## Work instruction
Please quote the stretch of the forum thread about fitting a quadratic from "yes is correct" through "need \(a\) and \(b\)".

(Beginning of Document passage)

I have no clue lol I typed everything the question asked and the table

- DecentNabeel

The general formula for quadratic eqn is y = ax^2 + bx + c
take any 3 points from the table
(0, 5.1)
(1, 3.03)
(5, 2.35)
plug these points into the above equation and you will get 3 different equations
use substitution or any method that you know to solve these 3 eqns with 3 unknowns

- anonymous

then use a calculator
http://www.wolframalpha.com/input/?i=quadratic+%280%2C5.1%29%2C%281%2C3.03%29%2C%282%2C1.72%29%2C%283%2C1.17%29%2C%284%2C1.38%29%2C%285%2C2.35%29%2C%286%2C4.08%29

- DecentNabeel

a point is written in the form (x,y) so plug 0 for x and 5.1 for y to get 1st eqn. follow same method to get other 2 eqns

- anonymous

@DecentNabeel i am not sure that would work, since it is not exact

- anonymous

im confused

- anonymous

So this part is correct?
The general formula for quadratic eqn is y = ax^2 + bx + c
take any 3 points from the table
(0, 5.1)
(1, 3.03)
(5, 2.35)
plug these points into the above equation and you will get 3 different equations
use substitution or any method that you know to solve these 3 eqns with 3 unknowns

- DecentNabeel

@satellite73 many way for solve i solve another but this is true

- anonymous

if it is exact you can do it using only three points
\[(0,5.1),(1,3.03),(2,2.35)\] or any other 3

- DecentNabeel

yes is correct

- anonymous

also you do not have to solve a system of three equations, only two

- anonymous

you want
\[ax^2+bx+c\] but sine \((0,5.1\) is on the graph, you have \(c=5.1\) right away, only need \(a\) and \(b\)

(End of Document passage)
(Beginning of Material supplied)

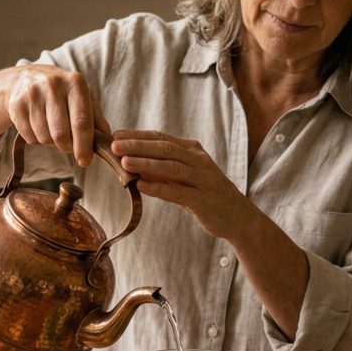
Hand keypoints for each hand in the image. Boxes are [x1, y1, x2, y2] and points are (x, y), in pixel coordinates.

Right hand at [6, 65, 111, 166]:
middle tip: (70, 145)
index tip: (85, 161)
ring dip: (52, 143)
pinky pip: (31, 138)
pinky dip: (37, 139)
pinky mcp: (16, 105)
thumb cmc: (61, 91)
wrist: (24, 79)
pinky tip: (39, 126)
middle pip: (61, 134)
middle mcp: (53, 85)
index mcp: (75, 82)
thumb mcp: (82, 97)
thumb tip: (108, 142)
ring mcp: (32, 94)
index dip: (84, 145)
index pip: (81, 121)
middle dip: (68, 147)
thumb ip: (97, 118)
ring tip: (53, 129)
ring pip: (45, 138)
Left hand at [111, 130, 253, 238]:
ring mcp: (203, 179)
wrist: (236, 215)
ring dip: (146, 164)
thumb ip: (162, 169)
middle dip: (137, 146)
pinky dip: (158, 189)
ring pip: (171, 167)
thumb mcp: (184, 177)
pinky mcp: (203, 200)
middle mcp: (198, 160)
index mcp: (192, 150)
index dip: (138, 135)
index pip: (161, 137)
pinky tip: (141, 187)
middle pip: (164, 148)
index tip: (116, 135)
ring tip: (124, 162)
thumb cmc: (205, 194)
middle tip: (114, 145)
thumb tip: (131, 163)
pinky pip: (178, 192)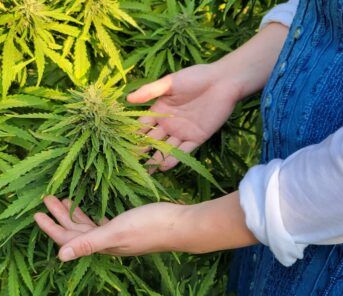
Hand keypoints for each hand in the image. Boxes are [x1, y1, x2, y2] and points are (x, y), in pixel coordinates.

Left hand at [33, 196, 188, 261]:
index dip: (51, 228)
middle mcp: (107, 243)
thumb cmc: (150, 225)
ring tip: (63, 198)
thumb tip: (59, 257)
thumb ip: (88, 242)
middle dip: (59, 216)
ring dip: (74, 214)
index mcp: (102, 245)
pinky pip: (103, 223)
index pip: (68, 240)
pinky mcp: (129, 227)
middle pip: (76, 232)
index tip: (36, 213)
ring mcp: (118, 236)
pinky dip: (92, 215)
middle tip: (46, 199)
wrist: (183, 225)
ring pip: (89, 226)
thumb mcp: (116, 231)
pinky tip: (91, 208)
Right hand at [127, 64, 242, 171]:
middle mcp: (169, 123)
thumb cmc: (195, 77)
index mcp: (160, 110)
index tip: (120, 145)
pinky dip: (174, 159)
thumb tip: (128, 98)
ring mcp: (182, 131)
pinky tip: (163, 166)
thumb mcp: (170, 82)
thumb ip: (150, 91)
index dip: (132, 135)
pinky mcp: (197, 137)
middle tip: (129, 163)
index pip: (142, 126)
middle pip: (152, 140)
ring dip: (156, 159)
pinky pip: (184, 151)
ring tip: (145, 171)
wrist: (223, 81)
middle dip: (141, 151)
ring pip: (166, 148)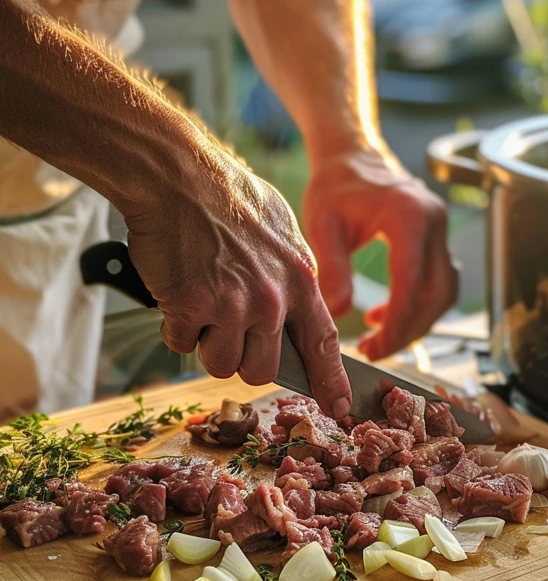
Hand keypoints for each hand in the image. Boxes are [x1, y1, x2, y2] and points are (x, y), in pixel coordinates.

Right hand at [125, 156, 351, 418]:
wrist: (177, 173)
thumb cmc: (226, 195)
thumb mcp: (281, 230)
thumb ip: (291, 274)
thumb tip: (292, 307)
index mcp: (299, 279)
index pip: (323, 343)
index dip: (331, 380)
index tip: (338, 406)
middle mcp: (270, 298)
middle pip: (263, 371)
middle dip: (244, 360)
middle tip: (228, 329)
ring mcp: (231, 305)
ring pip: (220, 365)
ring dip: (206, 344)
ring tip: (200, 302)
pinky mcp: (190, 305)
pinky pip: (181, 344)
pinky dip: (175, 325)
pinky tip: (177, 290)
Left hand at [304, 148, 457, 359]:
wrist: (352, 156)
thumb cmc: (335, 185)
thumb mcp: (322, 223)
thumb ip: (331, 267)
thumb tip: (336, 314)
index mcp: (409, 216)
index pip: (412, 283)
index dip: (397, 323)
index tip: (374, 347)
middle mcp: (434, 223)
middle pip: (437, 294)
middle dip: (409, 330)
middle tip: (374, 351)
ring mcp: (440, 231)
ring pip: (444, 293)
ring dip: (416, 322)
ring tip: (377, 339)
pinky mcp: (436, 239)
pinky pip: (437, 282)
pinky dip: (417, 306)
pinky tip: (383, 316)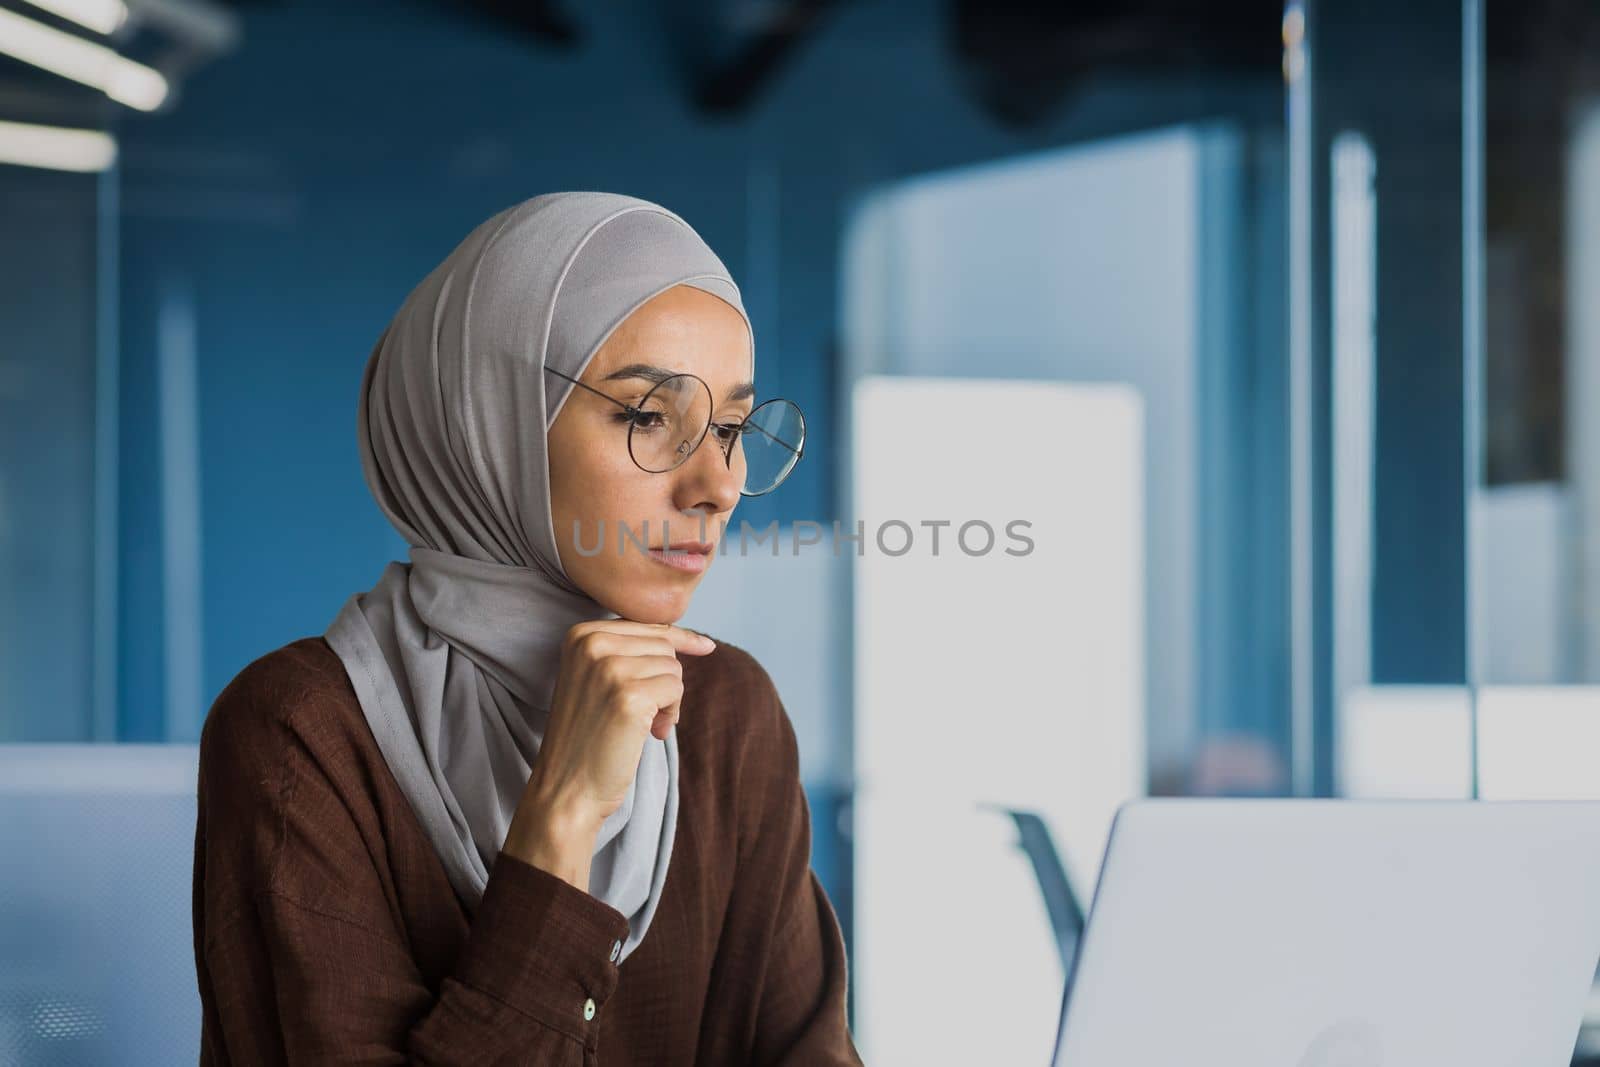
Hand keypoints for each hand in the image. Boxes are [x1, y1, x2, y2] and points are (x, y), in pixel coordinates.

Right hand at [502, 620, 715, 890]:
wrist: (566, 788)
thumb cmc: (589, 737)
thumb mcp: (598, 679)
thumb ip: (631, 652)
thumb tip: (695, 640)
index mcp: (580, 634)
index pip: (647, 625)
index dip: (678, 639)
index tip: (705, 646)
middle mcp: (591, 644)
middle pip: (663, 645)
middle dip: (666, 679)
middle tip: (648, 713)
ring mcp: (609, 669)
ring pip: (673, 667)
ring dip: (669, 699)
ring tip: (645, 726)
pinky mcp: (629, 696)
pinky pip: (675, 688)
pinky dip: (672, 713)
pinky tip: (652, 733)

(End of Material supplied)

## Solution to the exercise
yes is correct

- anonymous

also you do not have to solve a system of three equations, only two

- anonymous

you want
\[ax^2+bx+c\] but sine \((0,5.1\) is on the graph, you have \(c=5.1\) right away, only need \(a\) and \(b\)